An article in New York magazine entitled “How Not to Talk to Your Kids” described Thomas, a gifted fifth-grader who attended a highly competitive school. In his school, prospective kindergarteners were given an IQ test to confirm their precociousness, and only the top one percent of all applicants was accepted. Thomas scored in the top one percent of the top one percent.

Since Thomas could walk, he has always heard that he was smart. But as he progressed through school, this self-awareness didn’t always translate into fearless confidence in tackling his schoolwork.

In fact, Thomas’s father noticed just the opposite. “Thomas didn’t want to try things he wouldn’t be successful at. Some things came very quickly to him, but when they didn’t, he gave up almost immediately.”

The article explained that since 1969, with the publication of The Psychology of Self-Esteem, in which it was opined that self-esteem was the single most important facet of a person, the belief that one must do whatever he can to achieve positive self-esteem has become a movement.

“Anything potentially damaging to a kid’s self-esteem was axed. Soccer coaches handed out trophies to everyone, and teachers threw out their red pencils. Criticism was replaced with ubiquitous, even undeserved, praise.”

Studies over the past ten years, spearheaded by psychologist Carol Dweck, however, have concluded that high self-esteem didn’t improve grades or career achievement.

“When we praise children for their intelligence,” Dweck wrote in her study summary, “we tell them that this is the name of the game: Look smart, don’t risk making mistakes.”

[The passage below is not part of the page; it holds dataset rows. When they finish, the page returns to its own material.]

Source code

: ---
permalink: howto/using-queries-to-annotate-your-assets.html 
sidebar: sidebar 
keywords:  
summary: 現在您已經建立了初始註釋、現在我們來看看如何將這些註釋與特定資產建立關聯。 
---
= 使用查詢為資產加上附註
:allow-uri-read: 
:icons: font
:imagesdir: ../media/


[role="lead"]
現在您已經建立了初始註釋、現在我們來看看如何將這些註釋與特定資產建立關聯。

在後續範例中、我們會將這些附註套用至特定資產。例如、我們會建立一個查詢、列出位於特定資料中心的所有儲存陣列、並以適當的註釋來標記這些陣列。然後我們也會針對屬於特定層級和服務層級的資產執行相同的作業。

On the other hand, she explains, “Emphasizing effort gives a child a variable that they can control . . . Emphasizing natural intelligence takes it out of the child’s control, and it provides no good recipe for responding to a failure.” Offering praise, the article concluded, has become a sort of panacea for the anxieties of modern parenting.


As parents, we obviously believe that genuine self-esteem is important to our children’s psychological and spiritual development. But how can we avoid the possible negative effects in praising our children’s achievements?

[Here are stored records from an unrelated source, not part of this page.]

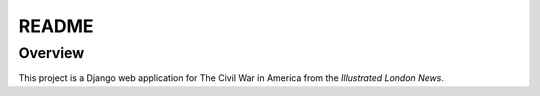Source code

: README
======

Overview
--------

This project is a Django web application for The Civil War in America from the *Illustrated London News*.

This week’s Torah reading, the first portion of the third book of the Torah, is called Vayikra, which means “He called.” It begins with G‑d calling to Moses from the Sanctuary to teach him the laws that he would transmit to the Jewish people.

There is an interesting anomaly in how the word vayikra is written in the Torah scroll. The last letter of the word, the letter aleph, is written in a small, undersized script. In contrast, the first letter of the opening word of the Book of Chronicles, “Adam”—also an aleph—is written with a large, oversized script.

What is the message of the small and large alephs? And do they perhaps hold a lesson for us as parents in how to help our children gain a positive and productive self-image?

The chassidic masters explain that Adam was formed by G‑d Himself, fashioned in the “divine image.” Aware of his superior qualities as “G‑d’s handiwork” and the crowning glory of creation, he became somewhat proud. The large aleph in Adam’s name indicates his self-importance, which led to his downfall in the sin of the tree of knowledge.

In contrast, Moses was also aware of his superior qualities as the greatest prophet to ever live, through whom the Torah was communicated to this world for perpetuity. But, rather than cause him conceit, this awareness brought him humility. Moses recognized that his impressive capabilities were granted to him as a gift from G‑d. Accordingly, he felt no conceit, but a pressing sense of responsibility. Thus, when Moses recorded in the Torah that G‑d called to him, he wrote the word vayikra with a small aleph.

Adam and Moses were both great men, aware of their greatness. But in Adam this sense of self-worth caused his disgrace, whereas in Moses it evoked humility and further greatness.

True humility and a productive self-image do not come from denying one’s talents, but rather from acknowledging that they are merely a bequest from Above, providing a channel through which to exert the greatest effort in accomplishing His will.


The most empowering self-image that you can give your child is the knowledge that she is a part of something much greater than herself. She is a creation of G‑d, who has great expectations from her. It is not the talents that she is born with that matter, but what she makes of them.

The lesson of the aleph is: Teach your child his greatness. Show him his infinite potential, his vast talents and his special capabilities.

But at the same time, clarify to your child that these are gifts endowed to him by G‑d, who desires that he utilize his unique talents to better our world—in a way that he, and only he, can.

Help your child experience her largeness, but at the same time, let her feel her smallness. Realizing her responsibility and the significance of her personal attainments will cause her to continually strive to reach ever higher.